* _MATERIAL SUPPLIED_
..............................

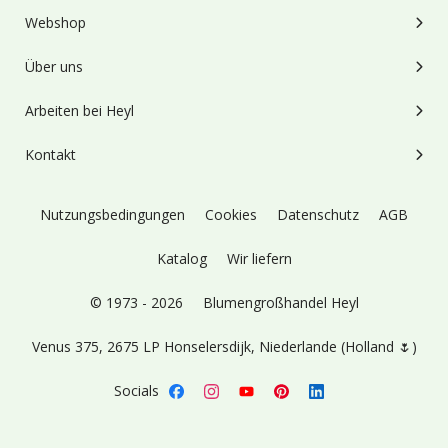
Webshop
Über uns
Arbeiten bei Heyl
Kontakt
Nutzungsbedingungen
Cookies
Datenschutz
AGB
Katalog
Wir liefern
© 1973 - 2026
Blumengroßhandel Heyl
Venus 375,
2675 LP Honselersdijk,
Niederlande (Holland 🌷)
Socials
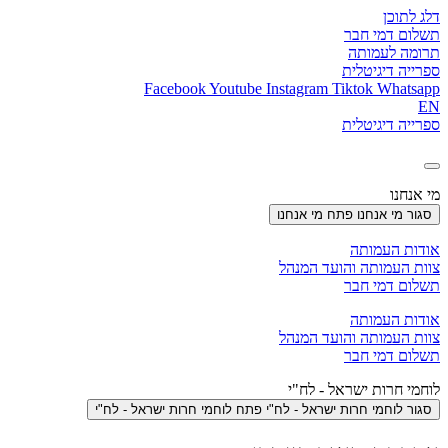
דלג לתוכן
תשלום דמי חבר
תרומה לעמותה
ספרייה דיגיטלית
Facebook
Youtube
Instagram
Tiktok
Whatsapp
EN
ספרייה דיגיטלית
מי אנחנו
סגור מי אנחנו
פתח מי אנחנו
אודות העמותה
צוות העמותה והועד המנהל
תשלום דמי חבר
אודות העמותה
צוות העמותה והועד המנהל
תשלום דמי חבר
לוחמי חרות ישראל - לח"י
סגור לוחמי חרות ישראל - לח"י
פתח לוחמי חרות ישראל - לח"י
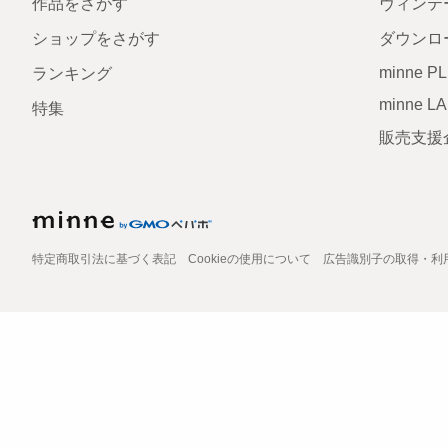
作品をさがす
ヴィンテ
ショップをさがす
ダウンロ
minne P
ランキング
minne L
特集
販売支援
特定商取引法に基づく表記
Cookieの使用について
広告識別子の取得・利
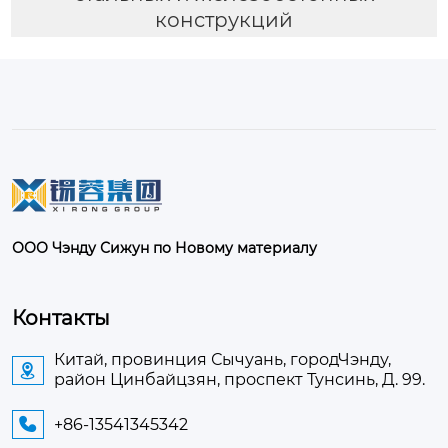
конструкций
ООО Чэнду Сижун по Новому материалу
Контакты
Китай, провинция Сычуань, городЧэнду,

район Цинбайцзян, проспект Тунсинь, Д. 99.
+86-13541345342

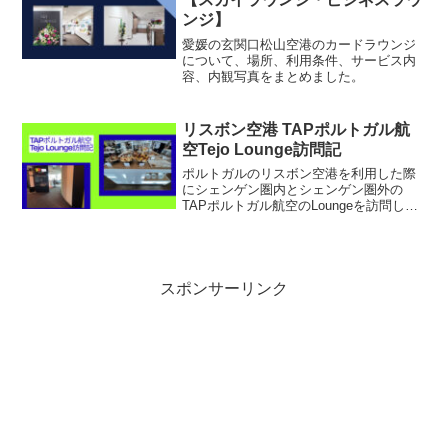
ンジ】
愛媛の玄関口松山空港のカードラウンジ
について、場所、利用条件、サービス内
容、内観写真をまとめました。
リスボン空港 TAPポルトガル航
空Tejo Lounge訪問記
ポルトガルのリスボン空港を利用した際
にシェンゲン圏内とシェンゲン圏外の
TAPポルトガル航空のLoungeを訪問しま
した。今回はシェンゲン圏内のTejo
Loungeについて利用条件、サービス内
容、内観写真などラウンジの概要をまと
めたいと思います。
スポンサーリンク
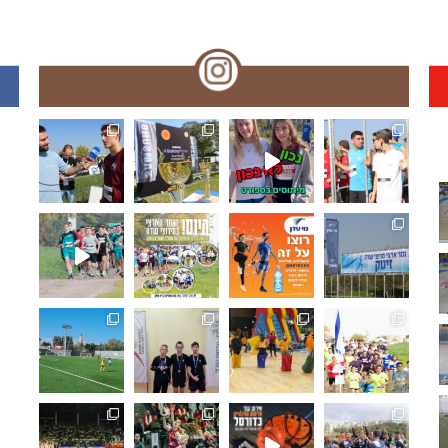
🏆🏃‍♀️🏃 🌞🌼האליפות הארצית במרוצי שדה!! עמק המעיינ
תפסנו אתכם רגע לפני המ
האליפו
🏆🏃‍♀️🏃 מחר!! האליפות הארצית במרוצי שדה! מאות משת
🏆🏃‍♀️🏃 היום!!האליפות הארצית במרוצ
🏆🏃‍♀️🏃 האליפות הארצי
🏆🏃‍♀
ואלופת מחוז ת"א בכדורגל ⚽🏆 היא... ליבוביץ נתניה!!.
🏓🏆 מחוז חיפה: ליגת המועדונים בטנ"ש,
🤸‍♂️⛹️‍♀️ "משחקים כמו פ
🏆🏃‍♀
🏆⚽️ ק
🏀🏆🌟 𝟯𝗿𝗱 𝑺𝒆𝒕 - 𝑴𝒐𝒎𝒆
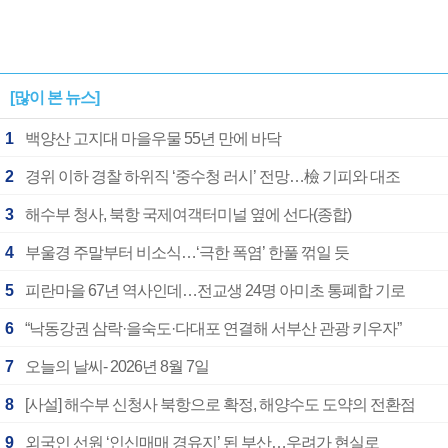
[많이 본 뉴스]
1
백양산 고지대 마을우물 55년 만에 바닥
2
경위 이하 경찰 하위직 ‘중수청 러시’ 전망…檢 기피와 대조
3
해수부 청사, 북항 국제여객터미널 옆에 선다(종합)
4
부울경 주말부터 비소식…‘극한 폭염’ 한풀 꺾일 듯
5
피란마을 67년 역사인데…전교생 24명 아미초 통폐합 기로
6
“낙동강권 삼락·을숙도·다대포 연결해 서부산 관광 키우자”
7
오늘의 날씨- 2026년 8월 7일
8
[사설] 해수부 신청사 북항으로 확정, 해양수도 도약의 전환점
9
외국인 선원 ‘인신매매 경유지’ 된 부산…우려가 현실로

..............................

* _EXERCISE PROMPT_
Retype all records exactly as shown above, images excluded.

* _WRITTEN SOLUTION_
Webshop
Über uns
Arbeiten bei Heyl
Kontakt
Nutzungsbedingungen
Cookies
Datenschutz
AGB
Katalog
Wir liefern
© 1973 - 2026
Blumengroßhandel Heyl
Venus 375,
2675 LP Honselersdijk,
Niederlande (Holland 🌷)
Socials
דלג לתוכן
תשלום דמי חבר
תרומה לעמותה
ספרייה דיגיטלית
Facebook
Youtube
Instagram
Tiktok
Whatsapp
EN
ספרייה דיגיטלית
מי אנחנו
סגור מי אנחנו
פתח מי אנחנו
אודות העמותה
צוות העמותה והועד המנהל
תשלום דמי חבר
אודות העמותה
צוות העמותה והועד המנהל
תשלום דמי חבר
לוחמי חרות ישראל - לח"י
סגור לוחמי חרות ישראל - לח"י
פתח לוחמי חרות ישראל - לח"י
作品をさがす
ヴィンテ
ショップをさがす
ダウンロ
minne P
ランキング
minne L
特集
販売支援
特定商取引法に基づく表記
Cookieの使用について
広告識別子の取得・利
конструкций
ООО Чэнду Сижун по Новому материалу
Контакты
Китай, провинция Сычуань, городЧэнду,

район Цинбайцзян, проспект Тунсинь, Д. 99.
+86-13541345342

ンジ】
愛媛の玄関口松山空港のカードラウンジ
について、場所、利用条件、サービス内
容、内観写真をまとめました。
リスボン空港 TAPポルトガル航
空Tejo Lounge訪問記
ポルトガルのリスボン空港を利用した際
にシェンゲン圏内とシェンゲン圏外の
TAPポルトガル航空のLoungeを訪問しま
した。今回はシェンゲン圏内のTejo
Loungeについて利用条件、サービス内
容、内観写真などラウンジの概要をまと
めたいと思います。
スポンサーリンク
🏆🏃‍♀️🏃 🌞🌼האליפות הארצית במרוצי שדה!! עמק המעיינ
תפסנו אתכם רגע לפני המ
האליפו
🏆🏃‍♀️🏃 מחר!! האליפות הארצית במרוצי שדה! מאות משת
🏆🏃‍♀️🏃 היום!!האליפות הארצית במרוצ
🏆🏃‍♀️🏃 האליפות הארצי
🏆🏃‍♀
ואלופת מחוז ת"א בכדורגל ⚽🏆 היא... ליבוביץ נתניה!!.
🏓🏆 מחוז חיפה: ליגת המועדונים בטנ"ש,
🤸‍♂️⛹️‍♀️ "משחקים כמו פ
🏆🏃‍♀
🏆⚽️ ק
🏀🏆🌟 𝟯𝗿𝗱 𝑺𝒆𝒕 - 𝑴𝒐𝒎𝒆
[많이 본 뉴스]
1
백양산 고지대 마을우물 55년 만에 바닥
2
경위 이하 경찰 하위직 ‘중수청 러시’ 전망…檢 기피와 대조
3
해수부 청사, 북항 국제여객터미널 옆에 선다(종합)
4
부울경 주말부터 비소식…‘극한 폭염’ 한풀 꺾일 듯
5
피란마을 67년 역사인데…전교생 24명 아미초 통폐합 기로
6
“낙동강권 삼락·을숙도·다대포 연결해 서부산 관광 키우자”
7
오늘의 날씨- 2026년 8월 7일
8
[사설] 해수부 신청사 북항으로 확정, 해양수도 도약의 전환점
9
외국인 선원 ‘인신매매 경유지’ 된 부산…우려가 현실로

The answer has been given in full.